- Your instructions
Transcribe the entries below exactly, starting with the line that has "18: (848, 353)" and stopping after the line that has "47: (1226, 393)"; no pictures belong in the copy.

- Given entries

• • •

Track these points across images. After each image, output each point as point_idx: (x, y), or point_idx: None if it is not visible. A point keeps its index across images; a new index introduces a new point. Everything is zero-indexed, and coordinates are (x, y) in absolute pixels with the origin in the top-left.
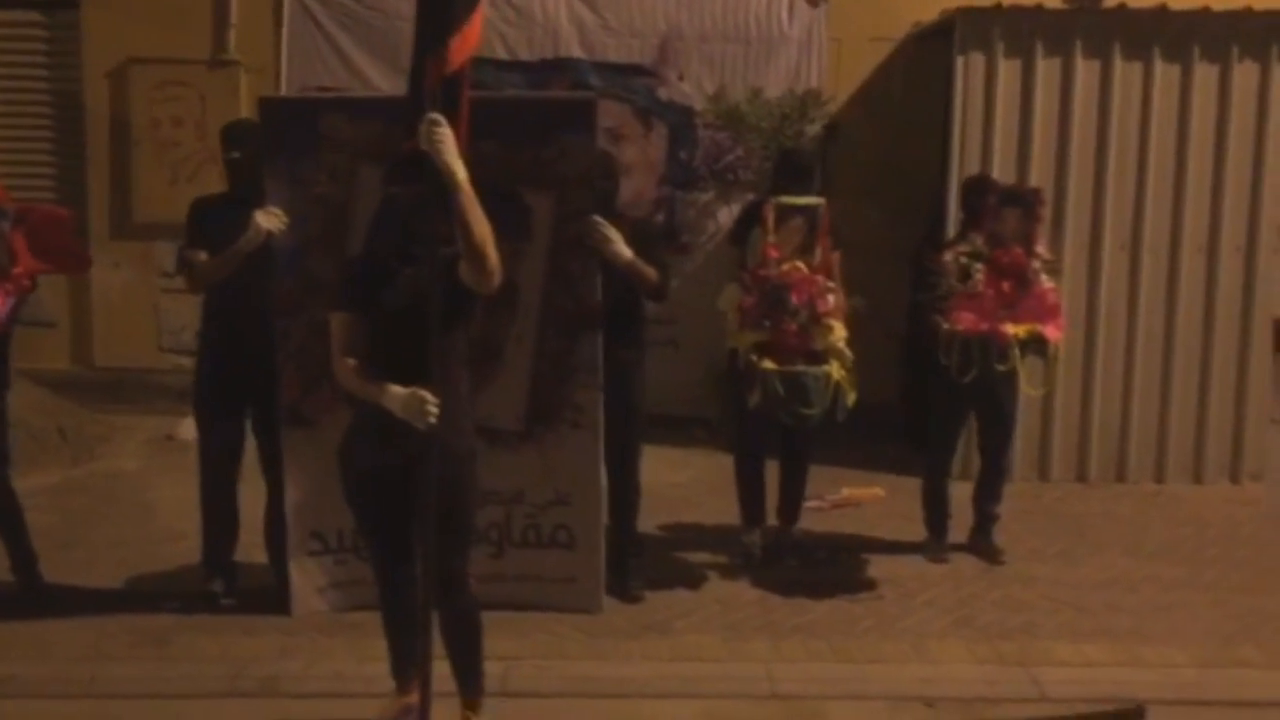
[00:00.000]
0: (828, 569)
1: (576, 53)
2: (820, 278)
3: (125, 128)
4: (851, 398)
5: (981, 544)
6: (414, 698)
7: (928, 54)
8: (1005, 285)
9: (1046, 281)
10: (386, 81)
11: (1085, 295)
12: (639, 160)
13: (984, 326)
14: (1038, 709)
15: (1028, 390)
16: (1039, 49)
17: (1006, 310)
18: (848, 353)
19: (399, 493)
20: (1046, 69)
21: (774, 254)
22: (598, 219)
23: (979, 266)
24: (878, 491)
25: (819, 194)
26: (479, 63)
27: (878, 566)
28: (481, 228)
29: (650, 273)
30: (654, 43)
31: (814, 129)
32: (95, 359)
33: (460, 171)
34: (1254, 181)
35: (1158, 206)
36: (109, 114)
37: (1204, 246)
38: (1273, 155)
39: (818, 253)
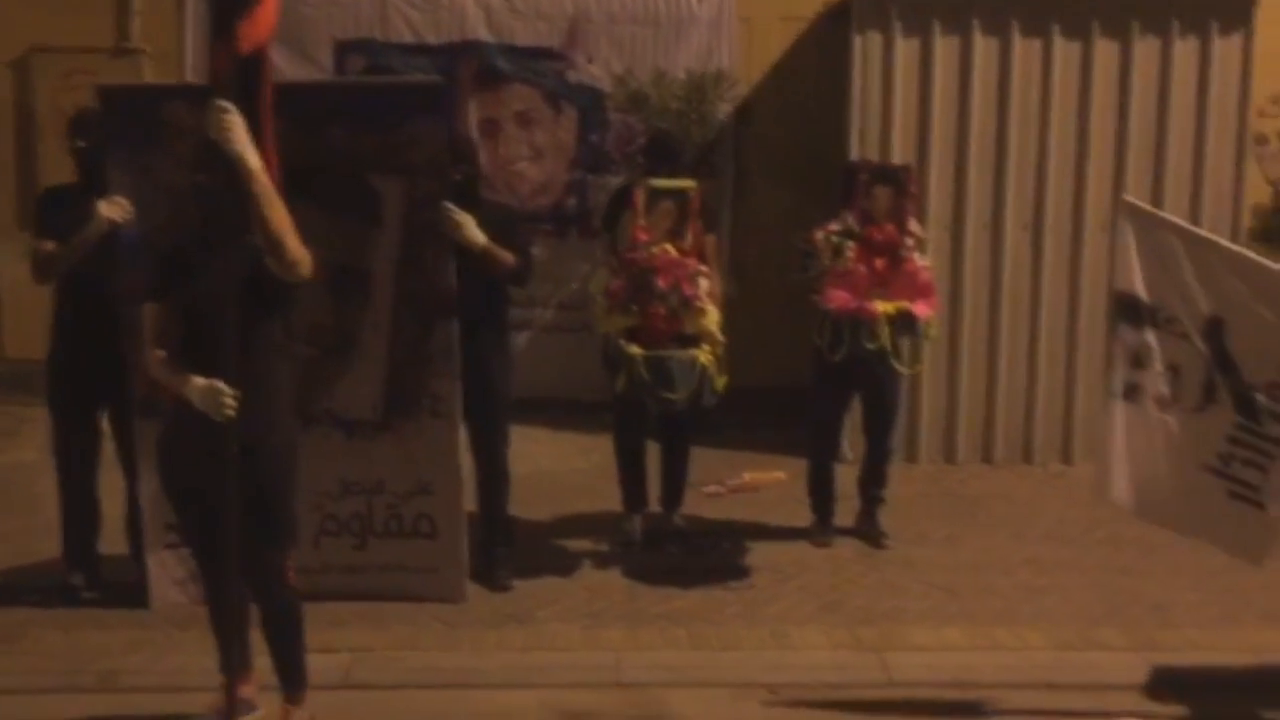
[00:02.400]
0: (707, 555)
1: (483, 35)
2: (691, 261)
3: (30, 117)
4: (721, 382)
5: (866, 527)
6: (244, 690)
7: (838, 33)
8: (878, 263)
9: (919, 259)
10: (292, 68)
11: (989, 276)
12: (549, 144)
13: (852, 305)
14: (881, 693)
15: (898, 369)
16: (937, 27)
17: (880, 289)
18: (719, 336)
19: (211, 489)
20: (945, 47)
21: (643, 237)
22: (448, 205)
23: (850, 244)
24: (779, 475)
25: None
26: (385, 47)
27: (759, 552)
28: (277, 216)
29: (506, 257)
30: (562, 25)
31: (723, 110)
32: (5, 350)
33: (251, 160)
34: (1155, 162)
35: (1059, 186)
36: (14, 103)
37: (1105, 225)
38: (1175, 134)
39: (688, 236)
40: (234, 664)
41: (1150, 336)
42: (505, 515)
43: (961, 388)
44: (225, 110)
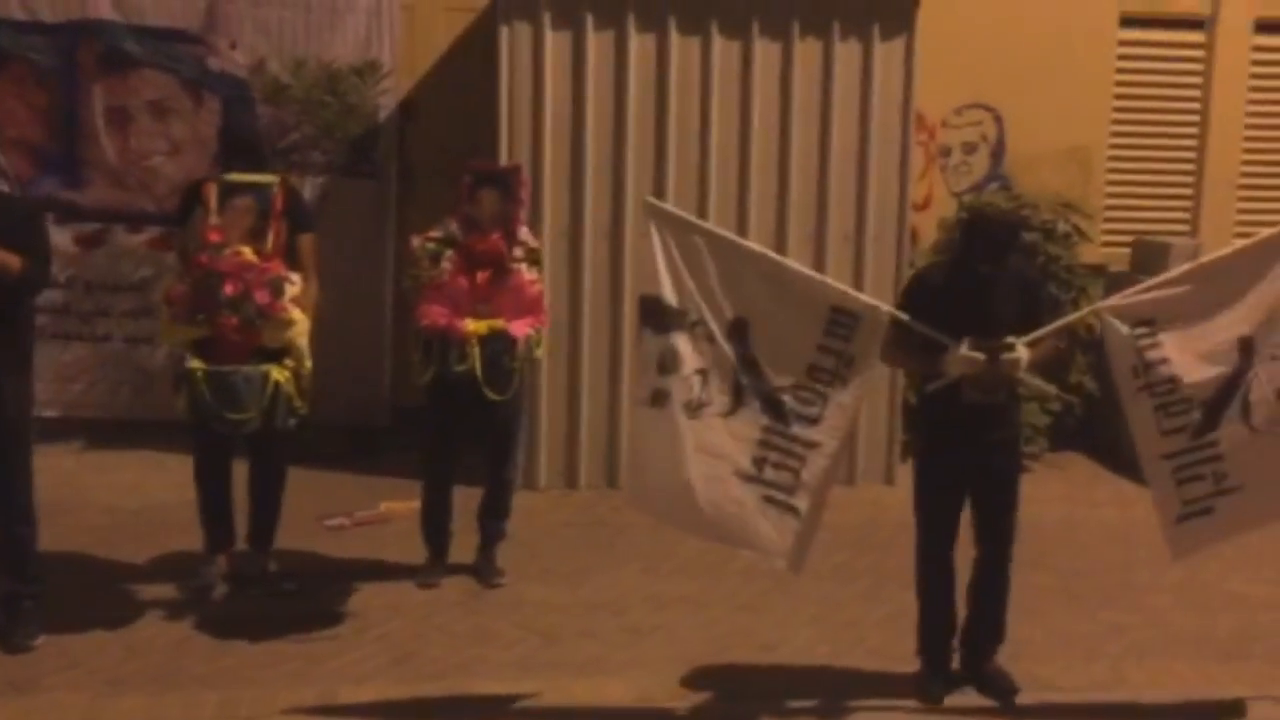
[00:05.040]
0: (293, 601)
1: (108, 14)
2: (272, 265)
3: None
4: (301, 404)
5: (480, 564)
6: None
7: None
8: (480, 275)
9: (528, 272)
10: None
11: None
12: (188, 137)
13: (442, 322)
14: None
15: (492, 396)
16: (590, 21)
17: (483, 304)
18: (305, 350)
19: None
20: (599, 42)
21: (214, 238)
22: None
23: (449, 254)
24: (416, 505)
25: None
26: None
27: (358, 596)
28: None
29: (11, 260)
30: (199, 6)
31: (380, 103)
32: None
33: None
34: (820, 164)
35: (721, 191)
36: None
37: (771, 234)
38: (838, 139)
39: (269, 237)
40: None
41: (677, 341)
42: (28, 562)
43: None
44: None
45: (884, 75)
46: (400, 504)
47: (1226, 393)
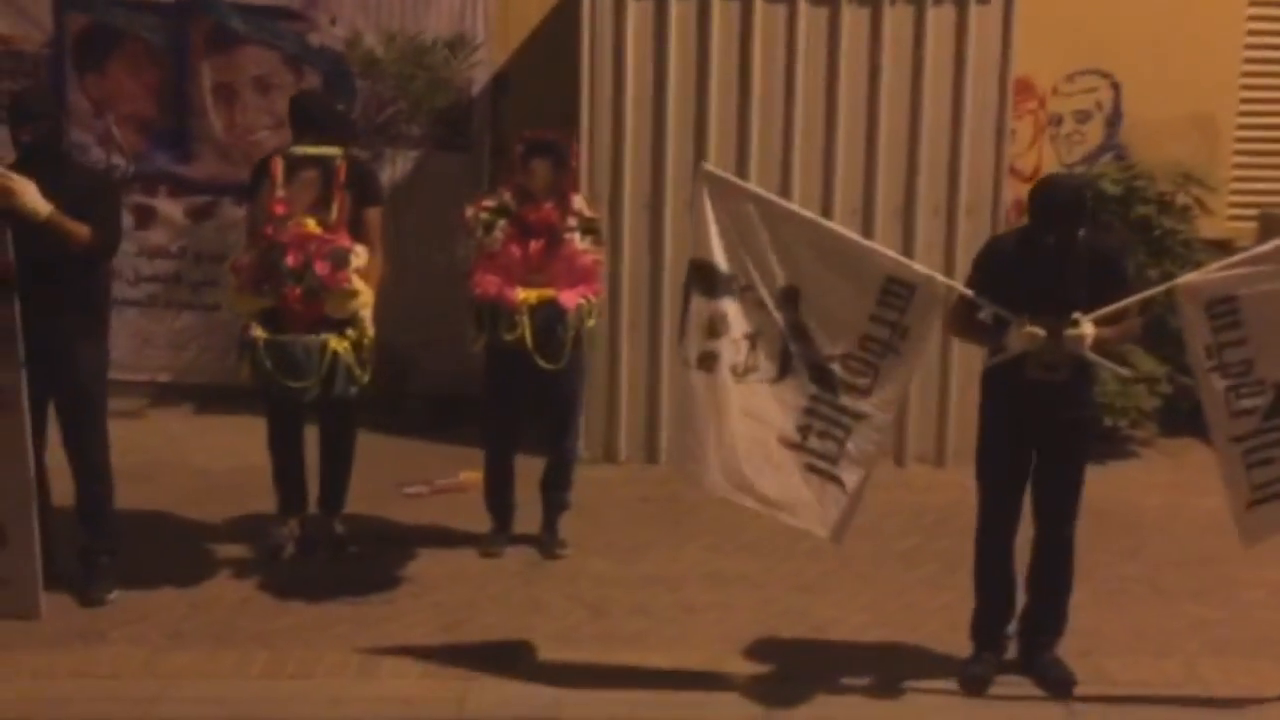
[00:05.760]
0: (356, 565)
1: None
2: (334, 237)
3: None
4: (361, 373)
5: (543, 536)
6: None
7: None
8: (534, 245)
9: (581, 242)
10: (9, 26)
11: None
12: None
13: (492, 290)
14: None
15: (544, 365)
16: None
17: (537, 274)
18: (369, 322)
19: None
20: (681, 10)
21: (279, 210)
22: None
23: (502, 224)
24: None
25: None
26: (110, 4)
27: (419, 562)
28: None
29: (78, 230)
30: None
31: (471, 77)
32: None
33: None
34: (910, 135)
35: (805, 162)
36: None
37: (858, 208)
38: (930, 101)
39: (333, 209)
40: None
41: (727, 305)
42: (104, 519)
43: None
44: None
45: (980, 40)
46: (479, 473)
47: None
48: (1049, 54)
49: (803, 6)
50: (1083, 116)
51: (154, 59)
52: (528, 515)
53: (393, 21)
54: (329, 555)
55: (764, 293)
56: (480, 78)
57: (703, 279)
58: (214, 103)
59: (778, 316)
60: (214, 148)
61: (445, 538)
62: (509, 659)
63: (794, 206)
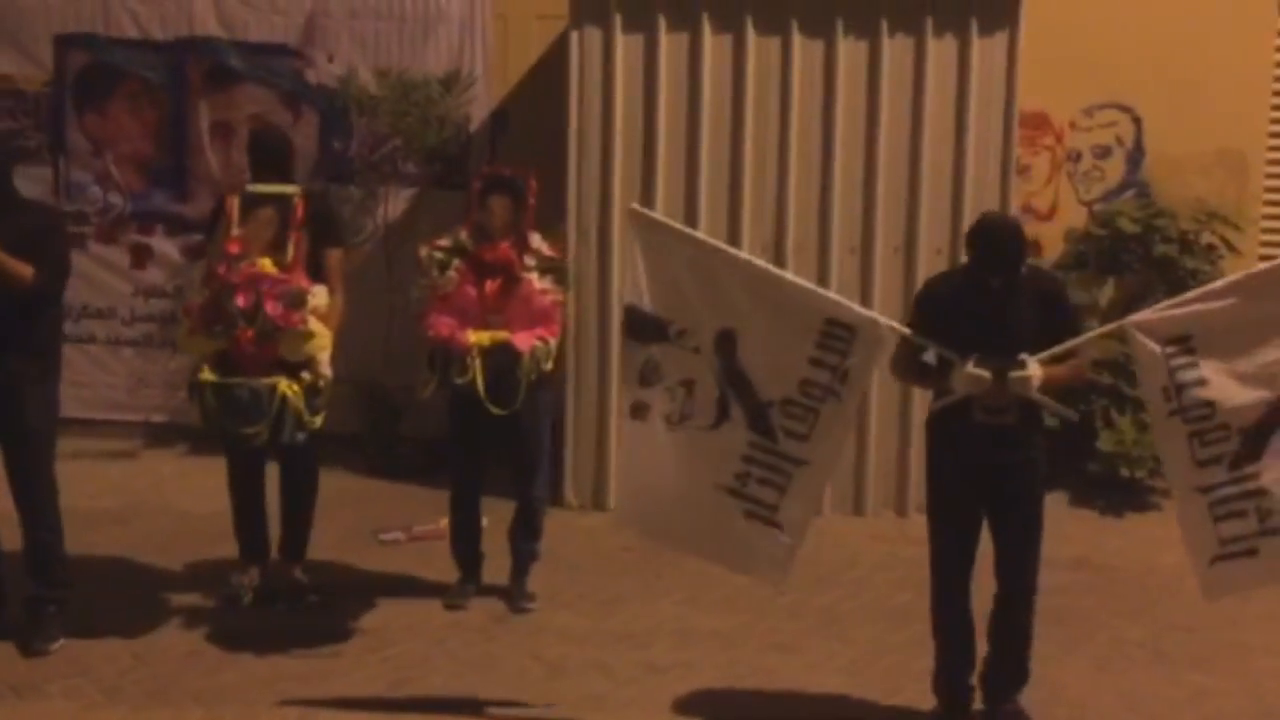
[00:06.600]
0: (314, 615)
1: (214, 31)
2: (288, 277)
3: None
4: (314, 418)
5: (510, 588)
6: None
7: None
8: (490, 285)
9: (540, 281)
10: (10, 64)
11: None
12: None
13: (444, 332)
14: None
15: (495, 410)
16: (662, 22)
17: (494, 314)
18: (323, 366)
19: None
20: (671, 44)
21: (233, 249)
22: None
23: (456, 263)
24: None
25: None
26: (111, 43)
27: (378, 613)
28: None
29: (21, 269)
30: (299, 20)
31: (467, 113)
32: None
33: None
34: (910, 173)
35: (801, 202)
36: None
37: (855, 248)
38: (931, 138)
39: (289, 248)
40: None
41: (659, 351)
42: (51, 567)
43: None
44: None
45: (983, 74)
46: None
47: (1271, 420)
48: (1066, 87)
49: (797, 39)
50: (1102, 152)
51: (152, 97)
52: (502, 565)
53: (390, 58)
54: (287, 605)
55: (699, 338)
56: (478, 114)
57: (635, 324)
58: (211, 141)
59: (714, 361)
60: (211, 186)
61: (412, 587)
62: (454, 717)
63: (728, 248)
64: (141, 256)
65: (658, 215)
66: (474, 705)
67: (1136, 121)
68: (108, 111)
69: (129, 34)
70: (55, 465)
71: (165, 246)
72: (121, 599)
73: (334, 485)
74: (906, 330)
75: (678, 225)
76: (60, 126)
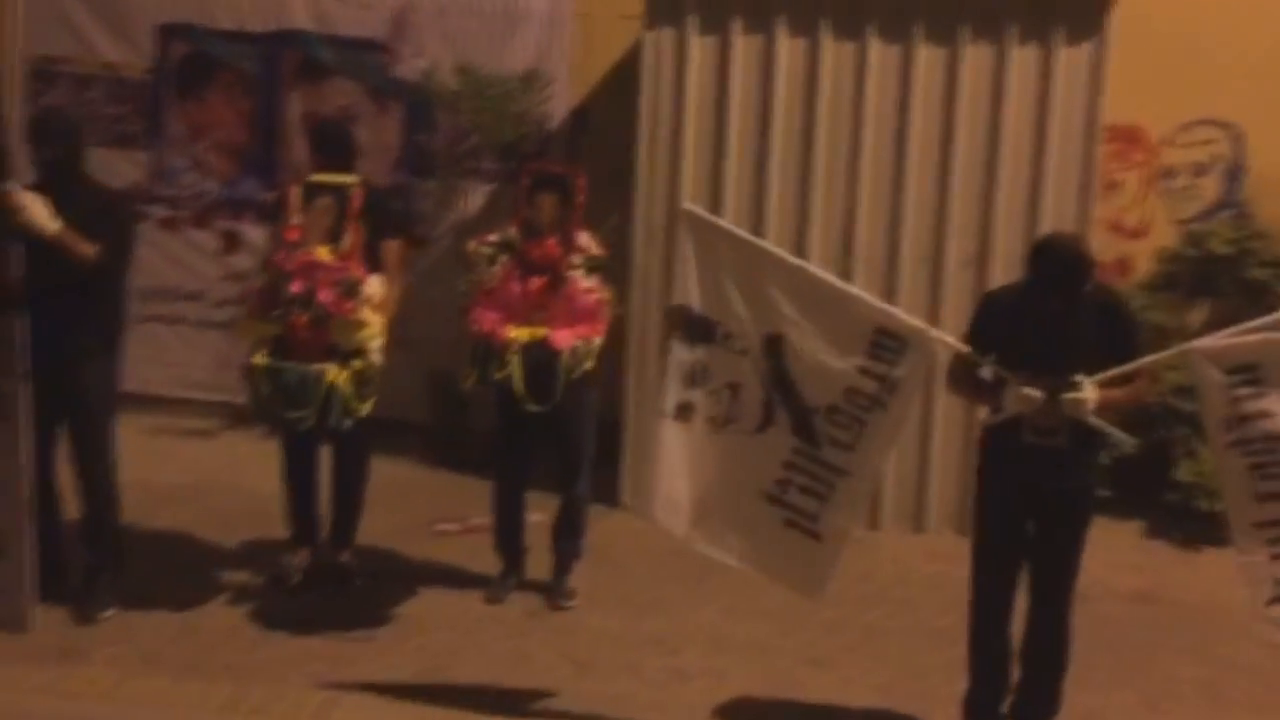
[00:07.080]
0: (356, 600)
1: (305, 24)
2: (343, 265)
3: None
4: (361, 405)
5: (552, 584)
6: None
7: None
8: (534, 282)
9: (584, 279)
10: (115, 52)
11: None
12: (372, 143)
13: (486, 328)
14: None
15: (532, 407)
16: (737, 25)
17: (538, 311)
18: (374, 354)
19: None
20: (746, 47)
21: (291, 237)
22: (11, 186)
23: (503, 259)
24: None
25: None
26: (210, 34)
27: (418, 602)
28: None
29: (85, 248)
30: (388, 15)
31: (547, 110)
32: None
33: None
34: (986, 183)
35: (872, 212)
36: None
37: (926, 257)
38: (1010, 150)
39: (346, 238)
40: None
41: (706, 353)
42: (106, 537)
43: None
44: None
45: (1067, 85)
46: None
47: None
48: (1161, 100)
49: (874, 44)
50: (1199, 169)
51: (247, 88)
52: (550, 560)
53: (475, 55)
54: (333, 588)
55: (748, 340)
56: (558, 112)
57: (683, 325)
58: (300, 132)
59: (761, 365)
60: (299, 176)
61: (456, 578)
62: (475, 711)
63: (780, 251)
64: (232, 242)
65: (710, 216)
66: (496, 698)
67: (1237, 138)
68: (204, 100)
69: (227, 26)
70: (115, 439)
71: (254, 234)
72: (177, 573)
73: (400, 474)
74: (958, 344)
75: (730, 227)
76: (159, 113)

• • •

- Solution for this task
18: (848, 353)
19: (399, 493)
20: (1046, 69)
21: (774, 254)
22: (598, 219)
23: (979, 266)
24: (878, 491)
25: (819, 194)
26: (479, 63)
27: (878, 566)
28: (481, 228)
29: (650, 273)
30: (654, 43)
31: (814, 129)
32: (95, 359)
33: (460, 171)
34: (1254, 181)
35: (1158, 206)
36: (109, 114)
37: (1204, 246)
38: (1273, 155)
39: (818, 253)
[00:02.400]
0: (707, 555)
1: (483, 35)
2: (691, 261)
3: (30, 117)
4: (721, 382)
5: (866, 527)
6: (244, 690)
7: (838, 33)
8: (878, 263)
9: (919, 259)
10: (292, 68)
11: (989, 276)
12: (549, 144)
13: (852, 305)
14: (881, 693)
15: (898, 369)
16: (937, 27)
17: (880, 289)
18: (719, 336)
19: (211, 489)
20: (945, 47)
21: (643, 237)
22: (448, 205)
23: (850, 244)
24: (779, 475)
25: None
26: (385, 47)
27: (759, 552)
28: (277, 216)
29: (506, 257)
30: (562, 25)
31: (723, 110)
32: (5, 350)
33: (251, 160)
34: (1155, 162)
35: (1059, 186)
36: (14, 103)
37: (1105, 225)
38: (1175, 134)
39: (688, 236)
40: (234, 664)
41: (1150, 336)
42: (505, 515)
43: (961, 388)
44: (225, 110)
[00:05.040]
0: (293, 601)
1: (108, 14)
2: (272, 265)
3: None
4: (301, 404)
5: (480, 564)
6: None
7: None
8: (480, 275)
9: (528, 272)
10: None
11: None
12: (188, 137)
13: (442, 322)
14: None
15: (492, 396)
16: (590, 21)
17: (483, 304)
18: (305, 350)
19: None
20: (599, 42)
21: (214, 238)
22: None
23: (449, 254)
24: (416, 505)
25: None
26: None
27: (358, 596)
28: None
29: (11, 260)
30: (199, 6)
31: (380, 103)
32: None
33: None
34: (820, 164)
35: (721, 191)
36: None
37: (771, 234)
38: (838, 139)
39: (269, 237)
40: None
41: (677, 341)
42: (28, 562)
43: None
44: None
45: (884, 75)
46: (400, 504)
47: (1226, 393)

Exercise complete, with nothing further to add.